More than half of UK councils have no electric vehicle (EV) transition strategy planned or have transition strategies planned but not started.
The data comes from a freedom of information request, sent by Smart Cities Connections (SCCL), to which 295 local authorities responded. A further 88 councils did not provide data.
Almost one-in-five of the councils that did respond (19%) said they have absolutely no EV strategy planned, with a further 104 councils (37%) having transition strategies planned but not started.
The councils that responded collectively operate 67,234 vehicles and, of that total, 8,231 belong to local authorities that have no EV transition strategy in place.
Andrew Merritt-Morling, chief executive of SCCL, said: “Understandably, local authorities are at the forefront of leading public awareness of the growing urgency of the climate emergency.
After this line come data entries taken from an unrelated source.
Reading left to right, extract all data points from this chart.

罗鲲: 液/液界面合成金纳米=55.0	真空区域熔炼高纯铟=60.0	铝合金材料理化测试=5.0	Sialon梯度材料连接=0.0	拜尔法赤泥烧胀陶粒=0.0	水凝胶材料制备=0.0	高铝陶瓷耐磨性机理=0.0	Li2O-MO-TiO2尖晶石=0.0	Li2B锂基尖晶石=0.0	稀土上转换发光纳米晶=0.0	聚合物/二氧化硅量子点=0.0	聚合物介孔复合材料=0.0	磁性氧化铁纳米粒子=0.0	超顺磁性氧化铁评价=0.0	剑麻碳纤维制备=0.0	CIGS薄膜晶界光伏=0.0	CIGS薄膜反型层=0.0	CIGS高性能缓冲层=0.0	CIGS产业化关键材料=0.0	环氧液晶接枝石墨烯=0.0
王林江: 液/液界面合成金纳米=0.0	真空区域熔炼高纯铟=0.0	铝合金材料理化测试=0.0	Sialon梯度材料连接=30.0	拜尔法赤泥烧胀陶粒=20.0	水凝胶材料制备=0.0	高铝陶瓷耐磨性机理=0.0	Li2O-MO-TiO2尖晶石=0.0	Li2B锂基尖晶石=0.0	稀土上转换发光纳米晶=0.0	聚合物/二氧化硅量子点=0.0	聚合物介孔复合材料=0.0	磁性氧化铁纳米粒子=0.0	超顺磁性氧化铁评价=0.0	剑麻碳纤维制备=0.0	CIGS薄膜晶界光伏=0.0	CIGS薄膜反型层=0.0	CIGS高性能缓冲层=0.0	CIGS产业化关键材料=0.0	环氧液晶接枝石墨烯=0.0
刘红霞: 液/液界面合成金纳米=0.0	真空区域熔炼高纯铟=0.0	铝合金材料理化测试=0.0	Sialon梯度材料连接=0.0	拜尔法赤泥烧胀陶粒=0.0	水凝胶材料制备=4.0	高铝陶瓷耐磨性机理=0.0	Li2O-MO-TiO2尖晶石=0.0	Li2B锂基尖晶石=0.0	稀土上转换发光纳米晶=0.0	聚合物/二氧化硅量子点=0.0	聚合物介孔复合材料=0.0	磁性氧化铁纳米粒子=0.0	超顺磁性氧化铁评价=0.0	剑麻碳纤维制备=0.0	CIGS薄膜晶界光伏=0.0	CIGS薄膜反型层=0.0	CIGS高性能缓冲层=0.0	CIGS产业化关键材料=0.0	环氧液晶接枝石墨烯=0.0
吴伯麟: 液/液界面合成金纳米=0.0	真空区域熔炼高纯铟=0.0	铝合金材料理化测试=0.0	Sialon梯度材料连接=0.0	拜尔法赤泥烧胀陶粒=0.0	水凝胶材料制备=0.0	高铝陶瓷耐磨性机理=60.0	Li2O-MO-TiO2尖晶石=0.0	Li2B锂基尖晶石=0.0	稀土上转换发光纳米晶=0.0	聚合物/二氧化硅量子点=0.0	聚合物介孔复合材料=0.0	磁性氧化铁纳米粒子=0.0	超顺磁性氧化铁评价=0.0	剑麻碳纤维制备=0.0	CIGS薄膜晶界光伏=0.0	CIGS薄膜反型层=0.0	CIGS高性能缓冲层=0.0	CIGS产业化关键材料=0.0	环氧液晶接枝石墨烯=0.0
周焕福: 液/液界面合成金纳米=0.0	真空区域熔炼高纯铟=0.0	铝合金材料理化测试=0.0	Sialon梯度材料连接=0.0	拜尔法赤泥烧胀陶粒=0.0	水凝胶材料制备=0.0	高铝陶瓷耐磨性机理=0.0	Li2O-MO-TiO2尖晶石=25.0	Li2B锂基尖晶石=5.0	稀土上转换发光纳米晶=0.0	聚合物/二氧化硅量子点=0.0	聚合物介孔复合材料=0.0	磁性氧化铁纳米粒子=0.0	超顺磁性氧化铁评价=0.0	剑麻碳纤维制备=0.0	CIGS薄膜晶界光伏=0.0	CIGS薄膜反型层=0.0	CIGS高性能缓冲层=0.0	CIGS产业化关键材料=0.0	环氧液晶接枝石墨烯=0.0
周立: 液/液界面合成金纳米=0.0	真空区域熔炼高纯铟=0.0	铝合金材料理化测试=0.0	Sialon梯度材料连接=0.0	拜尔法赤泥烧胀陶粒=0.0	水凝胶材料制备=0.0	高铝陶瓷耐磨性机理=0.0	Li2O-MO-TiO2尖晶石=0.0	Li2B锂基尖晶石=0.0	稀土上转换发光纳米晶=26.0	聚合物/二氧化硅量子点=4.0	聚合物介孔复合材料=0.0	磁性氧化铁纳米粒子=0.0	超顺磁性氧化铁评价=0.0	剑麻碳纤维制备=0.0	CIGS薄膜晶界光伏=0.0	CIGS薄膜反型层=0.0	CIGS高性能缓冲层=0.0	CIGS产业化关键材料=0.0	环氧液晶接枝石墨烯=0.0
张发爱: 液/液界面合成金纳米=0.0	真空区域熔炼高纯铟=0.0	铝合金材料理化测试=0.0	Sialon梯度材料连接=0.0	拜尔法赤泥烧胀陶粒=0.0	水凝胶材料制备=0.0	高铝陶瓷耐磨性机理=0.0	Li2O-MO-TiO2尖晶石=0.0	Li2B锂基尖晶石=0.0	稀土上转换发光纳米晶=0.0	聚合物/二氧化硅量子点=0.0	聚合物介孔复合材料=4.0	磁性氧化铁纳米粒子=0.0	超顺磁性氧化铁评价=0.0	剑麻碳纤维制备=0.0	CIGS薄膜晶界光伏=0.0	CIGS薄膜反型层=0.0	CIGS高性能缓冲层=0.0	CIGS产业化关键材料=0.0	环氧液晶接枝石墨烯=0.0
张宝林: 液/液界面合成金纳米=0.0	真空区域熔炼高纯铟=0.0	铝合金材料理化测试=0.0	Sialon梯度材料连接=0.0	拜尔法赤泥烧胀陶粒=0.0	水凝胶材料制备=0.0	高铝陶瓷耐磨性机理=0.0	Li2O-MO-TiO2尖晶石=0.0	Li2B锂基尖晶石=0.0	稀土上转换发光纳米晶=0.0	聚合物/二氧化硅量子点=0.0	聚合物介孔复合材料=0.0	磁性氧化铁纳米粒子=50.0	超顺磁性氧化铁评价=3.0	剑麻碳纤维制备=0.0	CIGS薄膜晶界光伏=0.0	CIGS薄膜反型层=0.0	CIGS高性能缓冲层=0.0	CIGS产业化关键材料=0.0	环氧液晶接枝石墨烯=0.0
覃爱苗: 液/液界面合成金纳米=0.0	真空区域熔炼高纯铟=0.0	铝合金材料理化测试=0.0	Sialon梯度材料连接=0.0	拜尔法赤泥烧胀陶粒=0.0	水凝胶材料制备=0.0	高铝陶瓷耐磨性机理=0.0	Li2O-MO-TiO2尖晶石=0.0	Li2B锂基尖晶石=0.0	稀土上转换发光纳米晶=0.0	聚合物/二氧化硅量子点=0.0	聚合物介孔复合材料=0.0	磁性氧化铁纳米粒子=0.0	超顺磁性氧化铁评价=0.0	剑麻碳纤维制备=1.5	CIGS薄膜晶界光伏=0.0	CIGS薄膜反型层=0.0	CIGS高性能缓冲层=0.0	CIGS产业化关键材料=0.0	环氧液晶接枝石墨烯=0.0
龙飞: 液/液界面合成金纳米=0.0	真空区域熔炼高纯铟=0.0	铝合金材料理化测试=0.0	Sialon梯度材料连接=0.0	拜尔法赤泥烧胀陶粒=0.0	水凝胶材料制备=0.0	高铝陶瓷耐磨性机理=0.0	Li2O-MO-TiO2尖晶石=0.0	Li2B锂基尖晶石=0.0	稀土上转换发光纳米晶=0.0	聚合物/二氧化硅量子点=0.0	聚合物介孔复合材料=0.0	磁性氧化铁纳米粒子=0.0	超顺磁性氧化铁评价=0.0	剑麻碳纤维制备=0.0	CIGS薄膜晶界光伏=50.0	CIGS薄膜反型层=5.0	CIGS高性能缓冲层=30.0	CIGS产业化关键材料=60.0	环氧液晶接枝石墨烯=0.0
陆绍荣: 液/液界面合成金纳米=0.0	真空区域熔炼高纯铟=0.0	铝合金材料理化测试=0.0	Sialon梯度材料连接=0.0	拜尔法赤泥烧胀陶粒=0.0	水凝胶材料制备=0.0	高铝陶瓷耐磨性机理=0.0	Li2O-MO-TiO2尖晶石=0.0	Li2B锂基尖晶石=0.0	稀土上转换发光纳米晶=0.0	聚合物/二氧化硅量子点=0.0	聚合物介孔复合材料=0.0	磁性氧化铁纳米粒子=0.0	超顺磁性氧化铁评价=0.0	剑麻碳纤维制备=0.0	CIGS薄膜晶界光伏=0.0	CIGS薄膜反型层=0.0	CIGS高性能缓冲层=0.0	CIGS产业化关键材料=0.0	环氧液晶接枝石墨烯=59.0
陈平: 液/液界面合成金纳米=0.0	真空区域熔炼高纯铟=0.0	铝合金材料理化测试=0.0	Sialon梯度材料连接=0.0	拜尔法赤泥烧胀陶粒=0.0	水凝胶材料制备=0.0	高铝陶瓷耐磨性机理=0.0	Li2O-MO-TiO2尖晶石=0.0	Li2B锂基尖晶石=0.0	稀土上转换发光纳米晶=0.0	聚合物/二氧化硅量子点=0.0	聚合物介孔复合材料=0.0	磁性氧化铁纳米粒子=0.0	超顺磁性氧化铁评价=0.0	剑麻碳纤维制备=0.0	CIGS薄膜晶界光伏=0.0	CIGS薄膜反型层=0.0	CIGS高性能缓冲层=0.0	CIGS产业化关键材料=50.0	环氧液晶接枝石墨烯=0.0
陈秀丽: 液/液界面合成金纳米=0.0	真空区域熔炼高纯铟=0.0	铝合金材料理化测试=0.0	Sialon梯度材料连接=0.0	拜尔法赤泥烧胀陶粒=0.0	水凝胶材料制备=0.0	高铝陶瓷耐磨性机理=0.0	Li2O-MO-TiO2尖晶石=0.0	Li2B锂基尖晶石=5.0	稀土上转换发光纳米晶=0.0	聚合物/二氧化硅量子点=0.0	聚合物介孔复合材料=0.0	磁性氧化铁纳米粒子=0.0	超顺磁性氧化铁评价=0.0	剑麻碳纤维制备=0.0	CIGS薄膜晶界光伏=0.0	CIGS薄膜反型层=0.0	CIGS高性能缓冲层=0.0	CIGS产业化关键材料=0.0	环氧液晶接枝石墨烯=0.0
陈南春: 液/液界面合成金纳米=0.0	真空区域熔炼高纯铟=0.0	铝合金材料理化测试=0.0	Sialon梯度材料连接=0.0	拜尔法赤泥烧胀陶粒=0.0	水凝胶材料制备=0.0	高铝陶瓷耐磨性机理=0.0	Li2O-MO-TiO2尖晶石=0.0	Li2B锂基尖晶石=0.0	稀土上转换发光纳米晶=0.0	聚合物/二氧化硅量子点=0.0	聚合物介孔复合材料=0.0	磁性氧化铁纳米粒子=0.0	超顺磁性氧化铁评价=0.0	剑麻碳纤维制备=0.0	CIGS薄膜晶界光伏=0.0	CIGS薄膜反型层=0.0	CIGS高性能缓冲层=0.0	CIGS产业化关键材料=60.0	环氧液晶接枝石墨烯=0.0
But a significantly large proportion representing 160 councils (or more than 54% of respondents) either do not have any plans in place to transition their own fleets or who have rudimentary plans but no firm implementation timetable.”
Based on the fleet data provided to SCCL, council fleets operate 39,700 cars and LCVs collectively. The rest of their fleets consist of trucks, buses, coaches, specialist equipment and two-wheel vehicles.
SCCL says this is in stark contrast to the majority of company fleets which are more commonly weighted to cars and light commercial vehicles.
Local authorities have a wide range of transport requirements; ranging from pool cars and light delivery vans, to dust carts and road-sweepers, through to specialist passenger transport.
Nearly nine out of 10 of all the vehicles operated by councils were diesel fuelled (56,379, or 83.85%). Only 3,762 vehicles (5.6%) were pure electric, while 564 (0.84%) were hybrid.
Figures from the Society of Motor Manufacturers and Traders (SMMT) January 6 show that 190,727 new pure-electric EVs joined Britain’s roads, along with 114,554 plug-in hybrids (PHEVs), meaning 18.6% of all new cars registered in 2021 can be 'plugged in'.
“In the wake of increasing social care costs, reduced real-term budgets, impact of Covid-19 and other factors affecting council budgets, council budgets are under pressure like never before. However, evidence of councils transitioning to EV vehicles – particularly for cars - seem to support the positive lead councils are taking,” said Alexandra James, head of research at SCCL. “However, it is clear – as is true for businesses – there are leaders and laggards. More than two-fifths of councils still have not published plans for how they will make the transition from petrol/diesel to EV in line with the Government’s timetable, and we are now only 8 years away from the first government-imposed deadline."
Merritt-Morling added: “Now is the time for organisations to start thinking about their individual journeys. No one size fits all, but the earlier they – including councils – start the process, the better the benefits to the council, the local taxpayer … and the environment."